NICK Clegg declares: "If you indulge in criminality you will face the consequences." A sharp-eyed BBC emailer points out that if you remove the single word "in," from the deputy prime minister's statement, the real problem is revealed.

BECAUSE she is black and very brave, Louise Johnson who defended her hairdressing shop from rioters in Wolverhampton, can give this vivid eyewitness account and get away with it: "They came down Queen Street like something you would see in Zulu."

You can see what she means but, frankly, it's insulting to Zulus.

MEANWHILE, as London burned, Mrs Rhodes and I were well out of the urban jungle, enjoying a couple of relaxing days in the Cotswolds. One of the nice things about Broadway is that you are most unlikely to meet the Winchcombe Massive torching ye olde craft shoppes for the hell of it, innit? Mind you, they still have real discipline in the Cotswolds. I have no idea what frightful punishments they inflict on those who decorate their homes in unapproved colours but every house in Broadway seems to be painted in hugely expensive grey-green shades from the Farrow & Ball catalogue. Heaven help anyone caught using magnolia from Wickes. A day in the stocks, I dare say.

I WROTE recently about dwarfing genes, used to produce low-grown crops, and wondered how many dwarfing genes there are and what they are called. A reader obliges: "There surely have to be seven. Shorty, Dumpy, Stumpy, Half-Pint, Knee-High, Sawn Off and Shortarse.." So now you know.

OOPS. In one of those embarrassing live programmes over which Auntie Beeb has no control, the unspeakable has been spoken. In Farming Today (Radio 4), a scientist declared that global warming was "not a threat but an opportunity" for British fruit growers. Global warming good? This is heresy. Fetch the kindling.
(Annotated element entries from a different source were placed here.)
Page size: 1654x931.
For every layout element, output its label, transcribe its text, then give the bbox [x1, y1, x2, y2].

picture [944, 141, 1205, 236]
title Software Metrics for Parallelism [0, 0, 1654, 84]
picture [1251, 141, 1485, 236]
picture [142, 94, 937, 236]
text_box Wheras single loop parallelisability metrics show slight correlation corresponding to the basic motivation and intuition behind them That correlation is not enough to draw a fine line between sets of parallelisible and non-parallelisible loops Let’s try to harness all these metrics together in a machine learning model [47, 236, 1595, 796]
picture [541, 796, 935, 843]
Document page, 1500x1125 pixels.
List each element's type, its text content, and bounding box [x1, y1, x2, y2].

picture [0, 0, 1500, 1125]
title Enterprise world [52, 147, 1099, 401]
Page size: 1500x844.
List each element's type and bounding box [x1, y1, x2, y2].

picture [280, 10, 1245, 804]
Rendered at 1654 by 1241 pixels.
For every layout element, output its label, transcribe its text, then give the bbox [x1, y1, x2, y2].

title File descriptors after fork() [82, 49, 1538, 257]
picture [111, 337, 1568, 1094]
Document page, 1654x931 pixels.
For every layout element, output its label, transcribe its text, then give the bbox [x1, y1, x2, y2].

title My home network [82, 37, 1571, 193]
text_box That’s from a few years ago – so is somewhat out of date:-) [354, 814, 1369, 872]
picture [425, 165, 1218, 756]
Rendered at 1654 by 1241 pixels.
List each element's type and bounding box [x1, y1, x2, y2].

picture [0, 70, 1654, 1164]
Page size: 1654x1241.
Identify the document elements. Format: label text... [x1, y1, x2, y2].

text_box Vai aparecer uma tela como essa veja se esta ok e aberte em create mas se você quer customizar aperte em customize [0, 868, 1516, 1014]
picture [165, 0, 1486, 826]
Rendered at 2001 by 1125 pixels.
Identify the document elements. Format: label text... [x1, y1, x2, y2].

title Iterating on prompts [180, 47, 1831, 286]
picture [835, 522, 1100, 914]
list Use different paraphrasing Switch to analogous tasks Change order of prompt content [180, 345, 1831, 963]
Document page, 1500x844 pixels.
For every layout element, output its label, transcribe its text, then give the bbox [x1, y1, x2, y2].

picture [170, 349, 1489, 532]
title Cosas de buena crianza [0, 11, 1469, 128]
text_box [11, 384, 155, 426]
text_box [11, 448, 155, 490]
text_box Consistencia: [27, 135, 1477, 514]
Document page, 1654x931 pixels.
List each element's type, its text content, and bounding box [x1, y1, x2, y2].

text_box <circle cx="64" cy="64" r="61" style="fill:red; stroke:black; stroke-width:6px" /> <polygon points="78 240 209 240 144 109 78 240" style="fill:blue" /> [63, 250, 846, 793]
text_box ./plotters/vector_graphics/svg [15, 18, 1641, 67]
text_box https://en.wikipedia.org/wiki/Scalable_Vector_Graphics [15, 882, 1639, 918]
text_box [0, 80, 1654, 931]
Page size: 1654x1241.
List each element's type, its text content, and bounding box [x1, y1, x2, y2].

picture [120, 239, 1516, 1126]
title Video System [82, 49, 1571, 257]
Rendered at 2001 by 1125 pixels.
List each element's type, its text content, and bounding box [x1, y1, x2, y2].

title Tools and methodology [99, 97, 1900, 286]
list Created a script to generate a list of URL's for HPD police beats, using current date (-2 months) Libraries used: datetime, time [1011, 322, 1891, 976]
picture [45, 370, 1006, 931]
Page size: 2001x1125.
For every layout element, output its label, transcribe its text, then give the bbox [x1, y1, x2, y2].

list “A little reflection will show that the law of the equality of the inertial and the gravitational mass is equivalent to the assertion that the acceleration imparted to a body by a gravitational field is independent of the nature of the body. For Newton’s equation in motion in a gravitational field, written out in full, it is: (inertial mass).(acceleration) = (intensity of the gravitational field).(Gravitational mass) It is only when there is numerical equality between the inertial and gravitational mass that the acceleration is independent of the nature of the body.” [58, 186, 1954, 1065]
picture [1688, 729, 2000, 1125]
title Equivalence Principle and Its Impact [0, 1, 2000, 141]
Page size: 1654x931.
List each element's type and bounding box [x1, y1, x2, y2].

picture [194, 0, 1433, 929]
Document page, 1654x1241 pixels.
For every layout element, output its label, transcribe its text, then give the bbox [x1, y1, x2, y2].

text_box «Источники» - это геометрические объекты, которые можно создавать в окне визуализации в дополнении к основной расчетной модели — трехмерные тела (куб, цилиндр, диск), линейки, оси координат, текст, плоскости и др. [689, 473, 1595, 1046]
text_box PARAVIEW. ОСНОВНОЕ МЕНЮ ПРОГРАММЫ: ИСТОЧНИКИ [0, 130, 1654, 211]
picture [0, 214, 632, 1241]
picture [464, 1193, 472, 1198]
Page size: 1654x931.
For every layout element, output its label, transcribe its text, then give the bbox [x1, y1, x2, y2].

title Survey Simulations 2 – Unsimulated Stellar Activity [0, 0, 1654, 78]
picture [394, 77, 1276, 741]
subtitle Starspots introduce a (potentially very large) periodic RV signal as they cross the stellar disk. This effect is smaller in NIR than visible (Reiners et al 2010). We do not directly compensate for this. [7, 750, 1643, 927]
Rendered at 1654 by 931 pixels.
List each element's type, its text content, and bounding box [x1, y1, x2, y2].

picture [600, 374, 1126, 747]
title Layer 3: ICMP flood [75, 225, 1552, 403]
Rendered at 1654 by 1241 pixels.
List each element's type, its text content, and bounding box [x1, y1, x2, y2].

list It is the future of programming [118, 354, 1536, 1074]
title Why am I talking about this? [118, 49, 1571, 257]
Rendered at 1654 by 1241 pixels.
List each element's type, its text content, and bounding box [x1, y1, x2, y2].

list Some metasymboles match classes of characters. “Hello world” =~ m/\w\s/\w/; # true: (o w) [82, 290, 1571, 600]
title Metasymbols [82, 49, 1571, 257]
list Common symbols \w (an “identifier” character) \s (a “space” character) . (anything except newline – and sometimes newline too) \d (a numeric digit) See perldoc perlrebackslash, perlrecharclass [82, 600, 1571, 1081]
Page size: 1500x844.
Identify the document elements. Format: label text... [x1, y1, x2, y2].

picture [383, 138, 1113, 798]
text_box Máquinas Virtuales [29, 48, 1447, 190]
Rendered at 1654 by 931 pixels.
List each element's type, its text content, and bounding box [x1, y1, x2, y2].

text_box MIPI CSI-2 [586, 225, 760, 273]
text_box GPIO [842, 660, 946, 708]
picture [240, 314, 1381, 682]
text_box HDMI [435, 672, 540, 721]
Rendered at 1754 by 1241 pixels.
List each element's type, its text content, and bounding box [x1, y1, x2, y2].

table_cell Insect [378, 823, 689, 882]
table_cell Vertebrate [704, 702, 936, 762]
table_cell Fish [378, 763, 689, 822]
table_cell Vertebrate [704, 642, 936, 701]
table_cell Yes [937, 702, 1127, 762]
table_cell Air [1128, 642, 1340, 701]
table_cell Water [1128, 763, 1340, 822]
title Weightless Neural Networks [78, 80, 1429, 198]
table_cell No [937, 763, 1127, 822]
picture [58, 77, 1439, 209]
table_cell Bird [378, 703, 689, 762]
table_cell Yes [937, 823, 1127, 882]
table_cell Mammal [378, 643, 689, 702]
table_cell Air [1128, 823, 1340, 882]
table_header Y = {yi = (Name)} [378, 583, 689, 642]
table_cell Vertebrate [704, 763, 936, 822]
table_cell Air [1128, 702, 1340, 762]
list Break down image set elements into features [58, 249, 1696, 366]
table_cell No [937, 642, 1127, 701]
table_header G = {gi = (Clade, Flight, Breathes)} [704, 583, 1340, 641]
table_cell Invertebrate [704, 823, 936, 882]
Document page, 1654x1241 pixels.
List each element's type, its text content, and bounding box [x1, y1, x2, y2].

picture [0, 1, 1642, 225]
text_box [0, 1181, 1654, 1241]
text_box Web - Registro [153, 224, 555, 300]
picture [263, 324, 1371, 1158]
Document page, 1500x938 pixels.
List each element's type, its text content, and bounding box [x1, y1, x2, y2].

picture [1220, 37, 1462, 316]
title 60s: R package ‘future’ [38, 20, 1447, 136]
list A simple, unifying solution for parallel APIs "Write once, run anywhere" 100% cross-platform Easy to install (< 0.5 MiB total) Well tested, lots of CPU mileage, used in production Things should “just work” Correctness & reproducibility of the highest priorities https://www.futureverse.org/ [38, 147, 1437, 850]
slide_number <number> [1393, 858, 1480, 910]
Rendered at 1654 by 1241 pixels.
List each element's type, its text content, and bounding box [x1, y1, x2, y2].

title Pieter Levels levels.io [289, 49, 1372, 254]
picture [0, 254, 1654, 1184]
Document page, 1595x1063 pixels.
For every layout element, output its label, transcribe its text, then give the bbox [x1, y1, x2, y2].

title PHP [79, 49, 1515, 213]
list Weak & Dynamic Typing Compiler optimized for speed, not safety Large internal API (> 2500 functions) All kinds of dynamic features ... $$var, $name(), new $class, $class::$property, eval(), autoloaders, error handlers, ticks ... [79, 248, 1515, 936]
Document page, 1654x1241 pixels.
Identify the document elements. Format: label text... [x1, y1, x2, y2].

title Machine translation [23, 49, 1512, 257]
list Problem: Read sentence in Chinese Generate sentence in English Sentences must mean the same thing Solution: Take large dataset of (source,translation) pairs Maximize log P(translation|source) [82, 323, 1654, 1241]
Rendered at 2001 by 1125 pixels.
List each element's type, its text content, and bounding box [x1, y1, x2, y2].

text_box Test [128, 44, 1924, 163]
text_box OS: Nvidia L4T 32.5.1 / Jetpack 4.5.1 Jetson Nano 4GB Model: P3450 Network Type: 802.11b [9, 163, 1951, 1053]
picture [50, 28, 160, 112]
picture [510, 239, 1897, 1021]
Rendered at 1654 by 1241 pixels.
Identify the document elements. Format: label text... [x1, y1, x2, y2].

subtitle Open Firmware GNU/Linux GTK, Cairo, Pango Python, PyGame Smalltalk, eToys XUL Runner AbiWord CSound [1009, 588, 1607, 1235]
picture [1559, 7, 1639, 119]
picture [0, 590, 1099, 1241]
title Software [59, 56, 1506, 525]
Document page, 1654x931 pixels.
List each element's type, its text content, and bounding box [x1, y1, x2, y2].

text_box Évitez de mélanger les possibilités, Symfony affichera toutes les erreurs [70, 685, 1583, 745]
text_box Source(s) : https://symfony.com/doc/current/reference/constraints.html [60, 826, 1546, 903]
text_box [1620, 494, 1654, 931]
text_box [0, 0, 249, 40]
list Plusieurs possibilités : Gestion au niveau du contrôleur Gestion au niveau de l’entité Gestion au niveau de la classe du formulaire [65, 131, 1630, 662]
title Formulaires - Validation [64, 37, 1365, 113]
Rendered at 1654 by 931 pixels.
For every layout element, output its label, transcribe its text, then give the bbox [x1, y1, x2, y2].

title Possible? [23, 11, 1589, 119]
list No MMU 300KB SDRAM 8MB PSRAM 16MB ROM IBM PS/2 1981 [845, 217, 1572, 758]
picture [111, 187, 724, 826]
Prepare the stake.

IN THE finest equal-opportunities manner, a male reader writes to congratulate Lieutenant Commander Sarah West, who has just been appointed as the first female to command a warship of the Royal Navy, the frigate HMS Portland. He spoils it somewhat by asking who's going to reverse it for her.

WE country dwellers with septic tanks are under orders to register them with the Environment Agency. From the masses of advice on the internet, my eye fell on a section devoted to: "Onion-shaped septic tank owners."

Poor devils.

A FRIEND has received a demand for payment from the taxman. If he doesn't pay by September 27, the note informs him sternly that he will have to pay interest on the sum outstanding. The sum outstanding is £0-00p.